-- Brief --
The whole listing below, with no pictures, is to be repeated as it stands.

-- Material provided --
━━━━━━━━━━━━━━━━━━━━━━━━━━━━━━
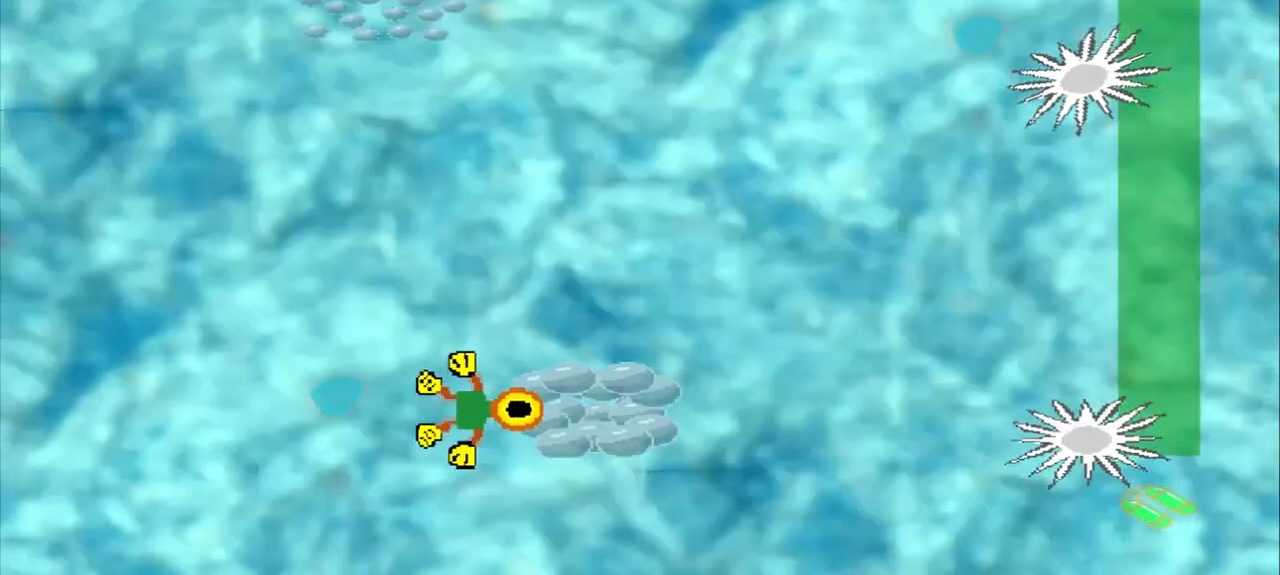
{"buttons": ["DPAD_DOWN"], "left_stick": "up-left", "events": [[83, "left_stick", "center"], [417, "left_stick", "up-left"], [500, "DPAD_DOWN", "down"]]}
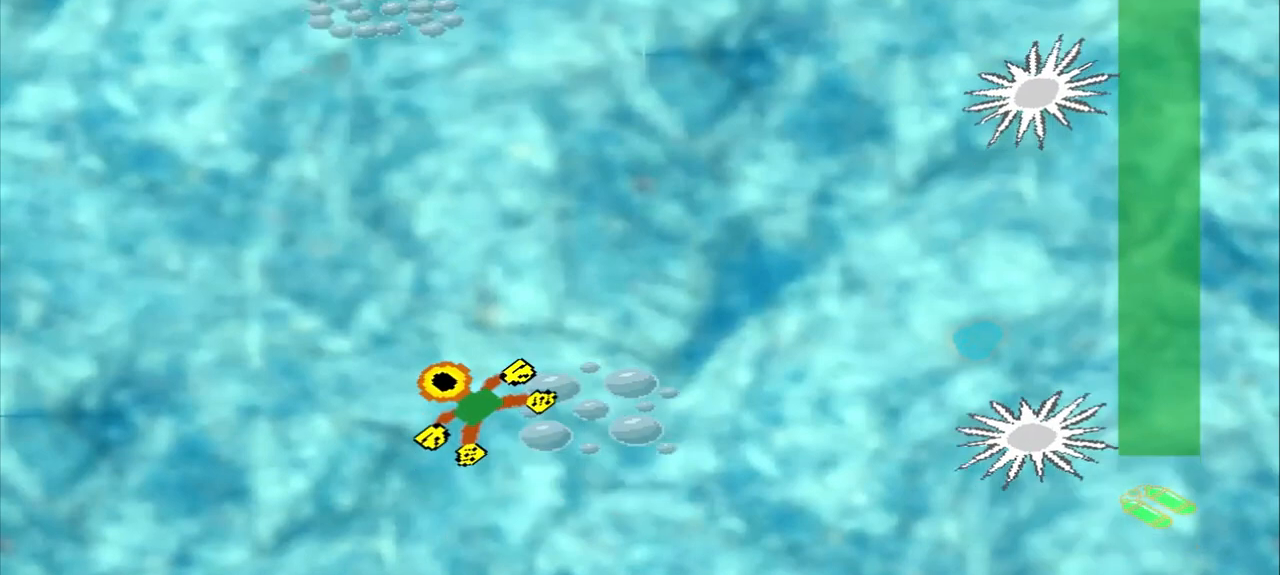
{"buttons": ["DPAD_DOWN"], "left_stick": "up-left"}
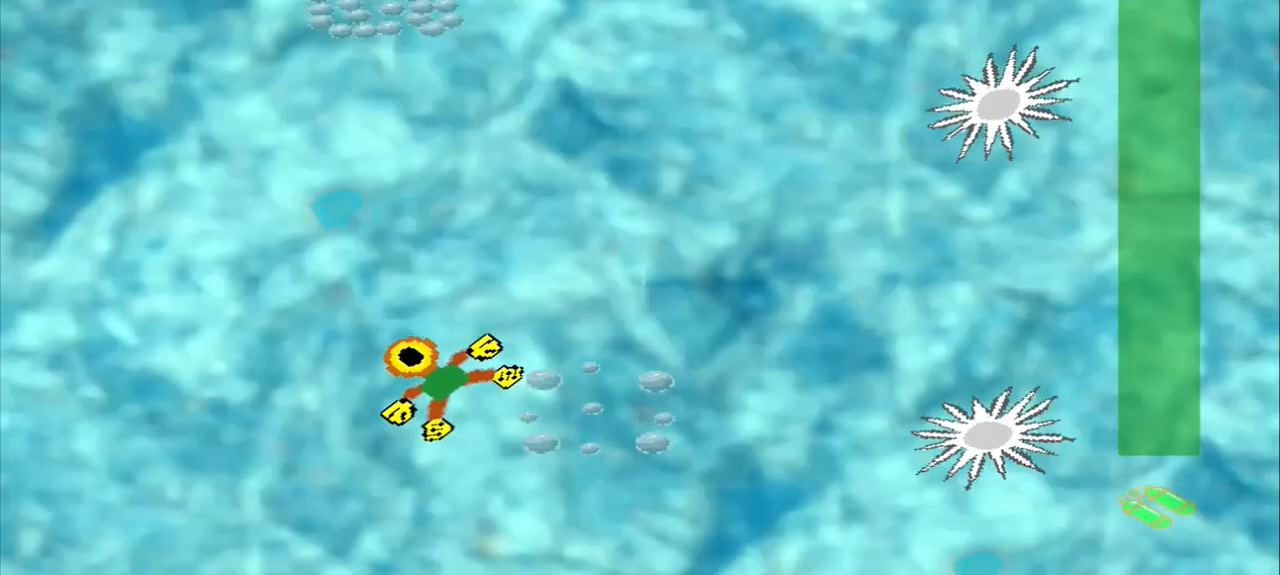
{"buttons": ["DPAD_DOWN"], "left_stick": "up-left", "events": []}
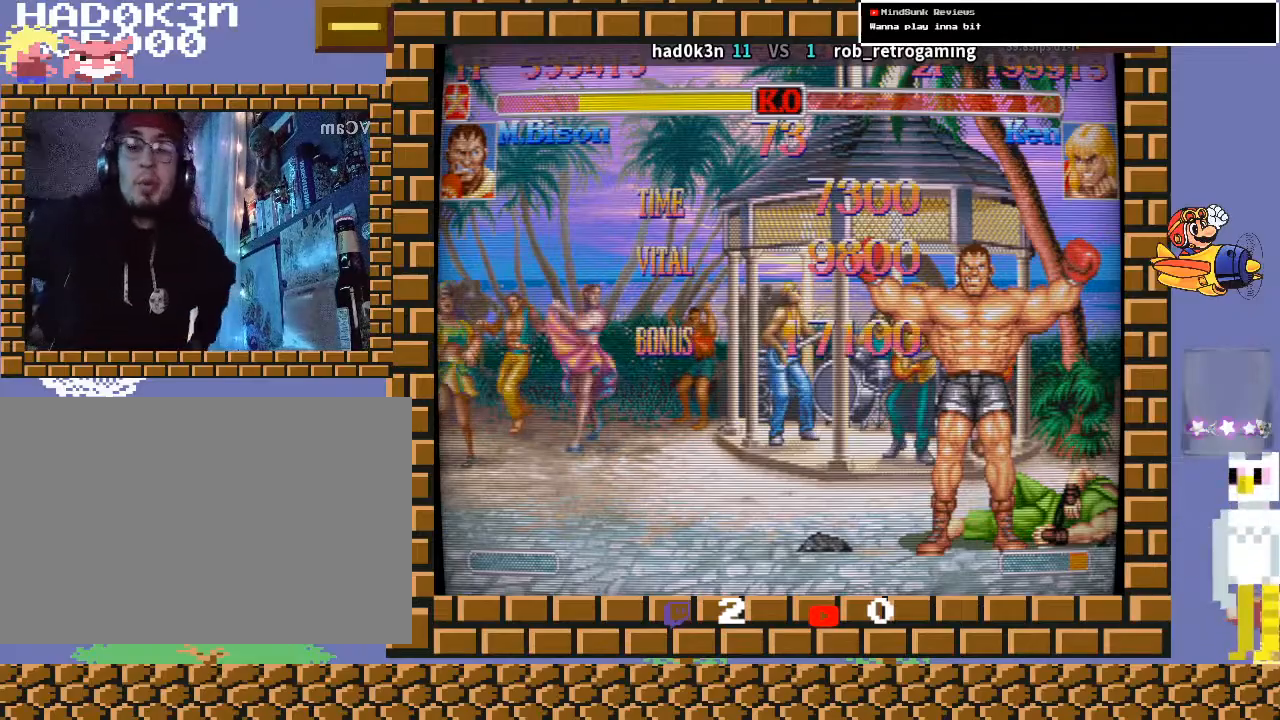
Gameplay with a controller (arcade stick); each line is a JSON object with the inputs held at the frame after it. "events" lists button and stick changes between this image and that frame as [ms after this image, input, new state], when the widget could be followed in between. Not read: L3 R3 Y.
{"buttons": [], "left_stick": "center", "events": []}
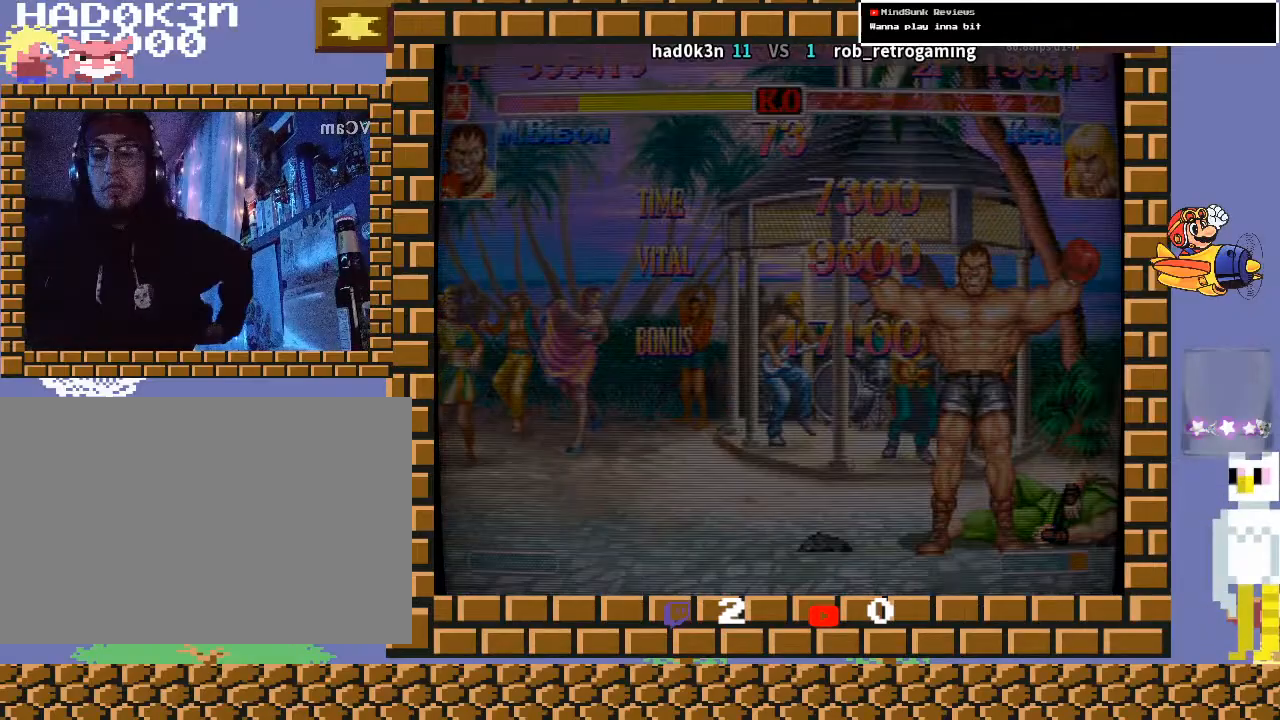
{"buttons": [], "left_stick": "center", "events": []}
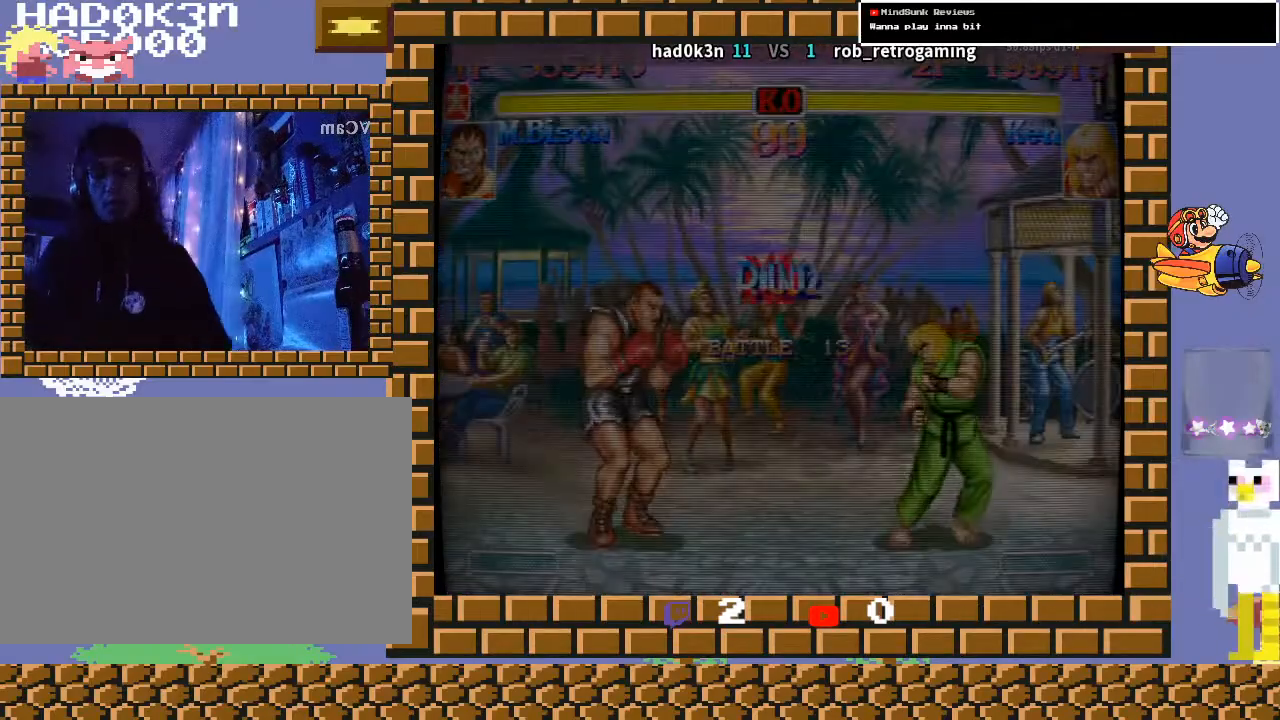
{"buttons": [], "left_stick": "down", "events": [[67, "left_stick", "down"]]}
━━━━━━━━━━━━━━━━━━━━━━━━━━━━━━
-- Task answer --
{"buttons": ["DPAD_DOWN"], "left_stick": "up-left", "events": [[83, "left_stick", "center"], [417, "left_stick", "up-left"], [500, "DPAD_DOWN", "down"]]}
{"buttons": ["DPAD_DOWN"], "left_stick": "up-left"}
{"buttons": ["DPAD_DOWN"], "left_stick": "up-left", "events": []}
Gameplay with a controller (arcade stick); each line is a JSON object with the inputs held at the frame after it. "events" lists button and stick changes between this image and that frame as [ms after this image, input, new state], when the widget could be followed in between. Not read: L3 R3 Y.
{"buttons": [], "left_stick": "center", "events": []}
{"buttons": [], "left_stick": "center", "events": []}
{"buttons": [], "left_stick": "down", "events": [[67, "left_stick", "down"]]}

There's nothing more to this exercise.